I've replaced the SAN roll with a draw from the tarot deck in my Mythos games, and this is done before describing what the players are seeing. I find that it heightens the tension immediately and informs how they then react to what happens, almost like the mechanical equivalent to a music cue that something bad is about to occur.

That is a good idea in many regards, one it helps get the rules out of the way of the description. You could also leave the cards face down until the reveal, so the players know something bad is coming, but don't know how bad.

That is something that video games have a big advantage in over TT RPGs. The old AvP game playing as the marine was truly scary, more recently I found the same with the Call of Cthulhu game that came out last year. That one I just quit playing when nobody else was home, because it was honestly creepy.

"Fog of war" is hard to create in a table top game, and even harder to recreate that sense of dread from every shadow and strange noise.
 
That is a good idea in many regards, one it helps get the rules out of the way of the description. You could also leave the cards face down until the reveal, so the players know something bad is coming, but don't know how bad.
What the cards do? I still don't understand that part.

Say, you draw the Devil. What does that mean?
 
Phaserip sanity rules work like this...

A Minor Arcana inflicts Emotional/Psychological stress, reducing the character's Psyche by the point value of the card.
Major Arcana cause a psychological break or wound with temporary or lasting effects, but this is mitigated by the character's Arcana rating.

Arcana describes a character's familiarity with and resistance to the supernatural. Normal folks default to The Fool (0)

Every Arcana Trumps the the Major Arcana below it, except for The Fool (0), which Trumps everything except The Magician (1). So ignorance is a shield against the psychological damage of experiencing the supernatural - your mind rationalizes it or refuses to accept it.

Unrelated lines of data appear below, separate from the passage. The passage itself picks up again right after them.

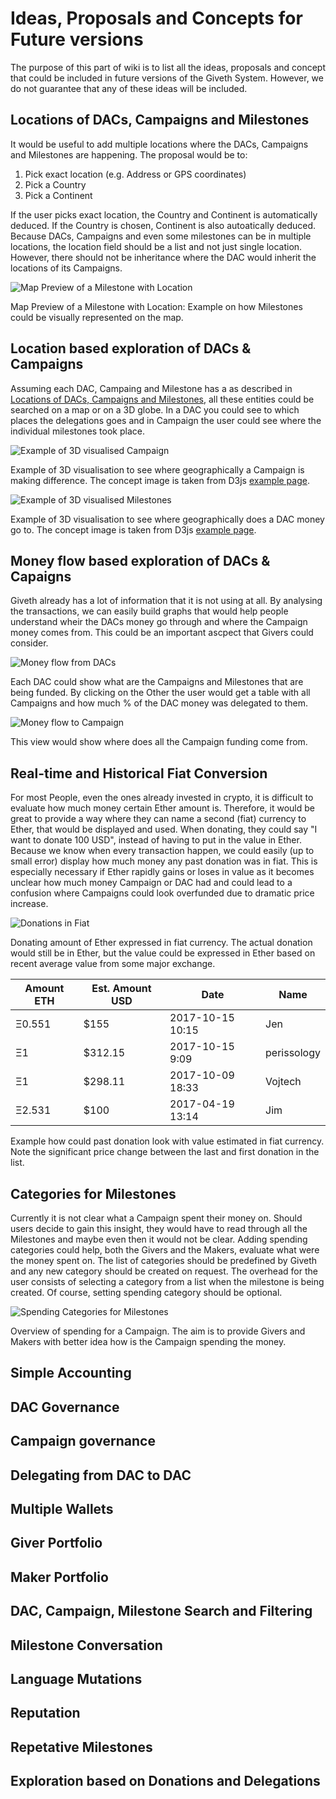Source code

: # Ideas, Proposals and Concepts for Future versions

The purpose of this part of wiki is to list all the ideas, proposals and concept that could be included in future versions of the Giveth System. However, we do not guarantee that any of these ideas will be included.

## <a name="future-location">Locations of DACs, Campaigns and Milestones</a>
It would be useful to add multiple locations where the DACs, Campaigns and Milestones are happening. The proposal would be to:

1. Pick exact location (e.g. Address or GPS coordinates)
2. Pick a Country
3. Pick a Continent

If the user picks exact location, the Country and Continent is automatically deduced. If the Country is chosen, Continent is also autoatically deduced. Because DACs, Campaigns and even some milestones can be in multiple locations, the location field should be a list and not just single location. However, there should not be inheritance where the DAC would inherit the locations of its Campaigns.

![Map Preview of a Milestone with Location](../images/future/location.svg)

<a name="fig-location-map">Map Preview of a Milestone with Location</a>: Example on how Milestones could be visually represented on the map.

## <a name="future-location-exploration">Location based exploration of DACs & Campaigns</a>
Assuming each DAC, Campaing and Milestone has a as described in [Locations of DACs, Campaigns and Milestones](#future-location), all these entities could be searched on a map or on a 3D globe. In a DAC you could see to which places the delegations goes and in Campaign the user could see where the individual milestones took place.

![Example of 3D visualised Campaign](../images/future/location-exploration.png)

<a name="fig-location-exploration-campaign">Example of 3D visualisation to see where geographically a Campaign is making difference.</a> The concept image is taken from D3js [example page](https://bl.ocks.org/mbostock/4183330).

![Example of 3D visualised Milestones](../images/future/location-exploration-dac.png)

<a name="fig-location-exploration-dac">Example of 3D visualisation to see where  geographically does a DAC money go to.</a> The concept image is taken from D3js [example page](http://mbostock.github.io/d3/talk/20111116/airports.html).

## <a name="future-money-exploration">Money flow based exploration of DACs & Capaigns</a>

Giveth already has a lot of information that it is not using at all. By analysing the transactions, we can easily build graphs that would help people understand wheir the DACs money go through and where the Campaign money comes from. This could be an important ascpect that Givers could consider.

![Money flow from DACs](../images/future/money-flow-dac.svg)

<a name="fig-money-flow-DAC">Each DAC could show what are the Campaigns and Milestones that are being funded. By clicking on the Other the user would get a table with all Campaigns and how much % of the DAC money was delegated to them.</a>

![Money flow to Campaign](../images/future/money-flow-campaign.svg)

<a name="fig-money-flow-campaign">This view would show where does all the Campaign funding come from.</a>

## <a name="future-money-conversion">Real-time and Historical Fiat Conversion</a>

For most People, even the ones already invested in crypto, it is difficult to evaluate how much money certain Ether amount is. Therefore, it would be great to provide a way where they can name a second (fiat) currency to Ether, that would be displayed and used. When donating, they could say "I want to donate 100 USD", instead of having to put in the value in Ether. Because we know when every transaction happen, we could easily (up to small error) display how much money any past donation was in fiat. This is especially necessary if Ether rapidly gains or loses in value as it becomes unclear how much money Campaign or DAC had and could lead to a confusion where Campaigns could look overfunded due to dramatic price increase.

![Donations in Fiat](../images/future/fiat-donation.svg)

<a name="fig-fiat-donation">Donating amount of Ether expressed in fiat currency.</a> The actual donation would still be in Ether, but the value could be expressed in Ether based on recent average value from some major exchange.

Amount ETH | Est. Amount USD | Date             |  Name |
-----------|-----------------|------------------|-------|
Ξ0.551     | $155            | 2017-10-15 10:15 | Jen
Ξ1         | $312.15         | 2017-10-15 9:09  | perissology
Ξ1         | $298.11         | 2017-10-09 18:33 | Vojtech
Ξ2.531     | $100            | 2017-04-19 13:14 | Jim

<a name="table-fiat-dac-donation">Example how could past donation look with value estimated in fiat currency</a>. Note the significant price change between the last and first donation in the list.

## <a name="future-categories">Categories for Milestones</a>

Currently it is not clear what a Campaign spent their money on. Should users decide to gain this insight, they would have to read through all the Milestones and maybe even then it would not be clear. Adding spending categories could help, both the Givers and the Makers, evaluate what were the money spent on. The list of categories should be predefined by Giveth and any new category should be created on request. The overhead for the user consists of selecting a category from a list when the milestone is being created. Of course, setting spending category should be optional.

![Spending Categories for Milestones](../images/future/categories.svg)

<a name="fig-categories">Overview of spending for a Campaign.</a> The aim is to provide Givers and Makers with better idea how is the Campaign spending the money.

## <a name="future-accounting">Simple Accounting</a>

## DAC Governance

## Campaign governance

## Delegating from DAC to DAC

## Multiple Wallets

## Giver Portfolio

## Maker Portfolio

## DAC, Campaign, Milestone Search and Filtering

## Milestone Conversation

## Language Mutations

## Reputation

## Repetative Milestones

## Exploration based on Donations and Delegations
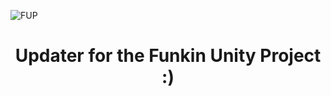 ![FUP](https://github.com/user-attachments/assets/465db7a2-b87a-4f85-a94e-2d9799579a18)
<h1 align="center">Updater for the Funkin Unity Project :)</h1>
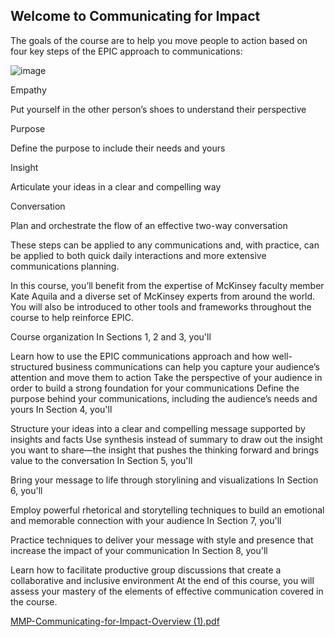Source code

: ## Welcome to Communicating for Impact


The goals of the course are to help you move people to action based on four key steps of the EPIC approach to communications:

![image](https://github.com/adeleke123/Mckinsey-Forward-Program/assets/51156057/415c64ad-7843-46fe-bb15-db1451756f26)


Empathy

Put yourself in the other person’s shoes to understand their perspective

Purpose

Define the purpose to include their needs and yours

Insight

Articulate your ideas in a clear and compelling way

Conversation

Plan and orchestrate the flow of an effective two-way conversation

These steps can be applied to any communications and, with practice, can be applied to both quick daily interactions and more extensive communications planning.

In this course, you’ll benefit from the expertise of McKinsey faculty member Kate Aquila and a diverse set of McKinsey experts from around the world. You will also be introduced to other tools and frameworks throughout the course to help reinforce EPIC.

Course organization
In Sections 1, 2 and 3, you'll

Learn how to use the EPIC communications approach and how well-structured business communications can help you capture your audience’s attention and move them to action
Take the perspective of your audience in order to build a strong foundation for your communications
Define the purpose behind your communications, including the audience’s needs and yours
In Section 4, you'll

Structure your ideas into a clear and compelling message supported by insights and facts
Use synthesis instead of summary to draw out the insight you want to share—the insight that pushes the thinking forward and brings value to the conversation
In Section 5, you'll

Bring your message to life through storylining and visualizations
In Section 6, you'll

Employ powerful rhetorical and storytelling techniques to build an emotional and memorable connection with your audience
In Section 7, you'll

Practice techniques to deliver your message with style and presence that increase the impact of your communication
In Section 8, you'll

Learn how to facilitate productive group discussions that create a collaborative and inclusive environment
At the end of this course, you will assess your mastery of the elements of effective communication covered in the course.

[MMP-Communicating-for-Impact-Overview (1).pdf](https://github.com/adeleke123/Mckinsey-Forward-Program/files/11601072/MMP-Communicating-for-Impact-Overview.1.pdf)

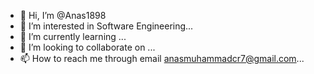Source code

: - 👋 Hi, I’m @Anas1898
- 👀 I’m interested in Software Engineering...
- 🌱 I’m currently learning ...
- 💞️ I’m looking to collaborate on ...
- 📫 How to reach me through email anasmuhammadcr7@gmail.com...

<!---
Anas1898/Anas1898 is a ✨ special ✨ repository because its `README.md` (this file) appears on your GitHub profile.
You can click the Preview link to take a look at your changes.
--->
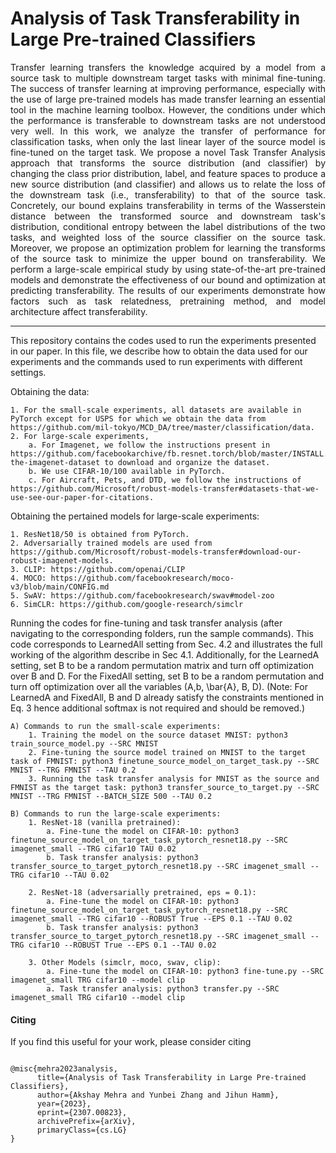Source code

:# Analysis of Task Transferability in Large Pre-trained Classifiers
<p align = justify>
Transfer learning transfers the knowledge acquired by a model from a source task to multiple downstream target tasks with minimal fine-tuning. The success of transfer learning at improving performance, especially with the use of large pre-trained models has made transfer learning an essential tool in the machine learning toolbox. However, the conditions under which the performance is transferable to downstream tasks are not understood very well. In this work, we analyze the transfer of performance for classification tasks, when only the last linear layer of the source model is fine-tuned on the target task. We propose a novel Task Transfer Analysis approach that transforms the source distribution (and classifier) by changing the class prior distribution, label, and feature spaces to produce a new source distribution (and classifier) and allows us to relate the loss of the downstream task (i.e., transferability) to that of the source task. Concretely, our bound explains transferability in terms of the Wasserstein distance between the transformed source and downstream task's distribution, conditional entropy between the label distributions of the two tasks, and weighted loss of the source classifier on the source task. Moreover, we propose an optimization problem for learning the transforms of the source task to minimize the upper bound on transferability. We perform a large-scale empirical study by using state-of-the-art pre-trained models and demonstrate the effectiveness of our bound and optimization at predicting transferability. The results of our experiments demonstrate how factors such as task relatedness, pretraining method, and model architecture affect transferability.
</p>
<hr>

This repository contains the codes used to run the experiments presented in our paper. 
In this file, we describe how to obtain the data used for our experiments and the commands used to run experiments with different settings.

Obtaining the data:

	1. For the small-scale experiments, all datasets are available in PyTorch except for USPS for which we obtain the data from https://github.com/mil-tokyo/MCD_DA/tree/master/classification/data.
	2. For large-scale experiments, 
		a. For Imagenet, we follow the instructions present in https://github.com/facebookarchive/fb.resnet.torch/blob/master/INSTALL.md#download-the-imagenet-dataset to download and organize the dataset.
		b. We use CIFAR-10/100 available in PyTorch.
		c. For Aircraft, Pets, and DTD, we follow the instructions of https://github.com/Microsoft/robust-models-transfer#datasets-that-we-use-see-our-paper-for-citations.

Obtaining the pertained models for large-scale experiments:

	1. ResNet18/50 is obtained from PyTorch.
	2. Adversarially trained models are used from https://github.com/Microsoft/robust-models-transfer#download-our-robust-imagenet-models.
	3. CLIP: https://github.com/openai/CLIP
	4. MOCO: https://github.com/facebookresearch/moco-v3/blob/main/CONFIG.md
	5. SwAV: https://github.com/facebookresearch/swav#model-zoo
	6. SimCLR: https://github.com/google-research/simclr


Running the codes for fine-tuning and task transfer analysis (after navigating to the corresponding folders, run the sample commands). This code corresponds to LearnedAll setting from Sec. 4.2 and illustrates the full working of the algorithm describe in Sec 4.1. Additionally, for the LearnedA setting, set B to be a random permutation matrix and turn off optimization over B and D.  For the FixedAll setting, set B to be a random permutation and turn off optimization over all the variables (A,b, \bar{A}, B, D). (Note: For LearnedA and FixedAll, B and D already satisfy the constraints mentioned in Eq. 3 hence additional softmax is not required and should be removed.)

	A) Commands to run the small-scale experiments:
		1. Training the model on the source dataset MNIST: python3 train_source_model.py --SRC MNIST
		2. Fine-tuning the source model trained on MNIST to the target task of FMNIST: python3 finetune_source_model_on_target_task.py --SRC MNIST --TRG FMNIST --TAU 0.2
		3. Running the task transfer analysis for MNIST as the source and FMNIST as the target task: python3 transfer_source_to_target.py --SRC MNIST --TRG FMNIST --BATCH_SIZE 500 --TAU 0.2

	B) Commands to run the large-scale experiments:
		1. ResNet-18 (vanilla pretrained):
			a. Fine-tune the model on CIFAR-10: python3 finetune_source_model_on_target_task_pytorch_resnet18.py --SRC imagenet_small --TRG cifar10 TAU 0.02
			b. Task transfer analysis: python3 transfer_source_to_target_pytorch_resnet18.py --SRC imagenet_small --TRG cifar10 --TAU 0.02
		
		2. ResNet-18 (adversarially pretrained, eps = 0.1):
			a. Fine-tune the model on CIFAR-10: python3 finetune_source_model_on_target_task_pytorch_resnet18.py --SRC imagenet_small --TRG cifar10 --ROBUST True --EPS 0.1 --TAU 0.02
			b. Task transfer analysis: python3 transfer_source_to_target_pytorch_resnet18.py --SRC imagenet_small --TRG cifar10 --ROBUST True --EPS 0.1 --TAU 0.02

		3. Other Models (simclr, moco, swav, clip):
			a. Fine-tune the model on CIFAR-10: python3 fine-tune.py --SRC imagenet_small TRG cifar10 --model clip
			a. Task transfer analysis: python3 transfer.py --SRC imagenet_small TRG cifar10 --model clip

#### Citing

If you find this useful for your work, please consider citing
<pre>
<code>
@misc{mehra2023analysis,
      title={Analysis of Task Transferability in Large Pre-trained Classifiers}, 
      author={Akshay Mehra and Yunbei Zhang and Jihun Hamm},
      year={2023},
      eprint={2307.00823},
      archivePrefix={arXiv},
      primaryClass={cs.LG}
}
</code>
</pre>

Once you gain an Arcana of Magician (1) , you are extremely vulnerable as you've started to question your reality, and a little knowledge is a dangerous thing.

Everytime a character's Arcana is Trumped, it increases by 1.

While I do have an assigned list of effects assigned to each of the Major Arcana, this is more of a guide for new GMs. In practice I use my own interpretation of the Tarot and the circumstances to determine the effect. But you can't really expect every GM to have a background in reading/interpreting Tarot symbology.
 
Thanks for the explanation. That's REALLY good.

I'll think in a way to apply that to my upcoming Delta Green game. :smile:
 
That is something that video games have a big advantage in over TT RPGs. The old AvP game playing as the marine was truly scary, more recently I found the same with the Call of Cthulhu game that came out last year. That one I just quit playing when nobody else was home, because it was honestly creepy.
I know right. AvP1 and 2, System Shock 2, STALKER, Alien Isolation, SOMA, Resident Evil 7. I've played it all, and also was scared to play at night with headphones.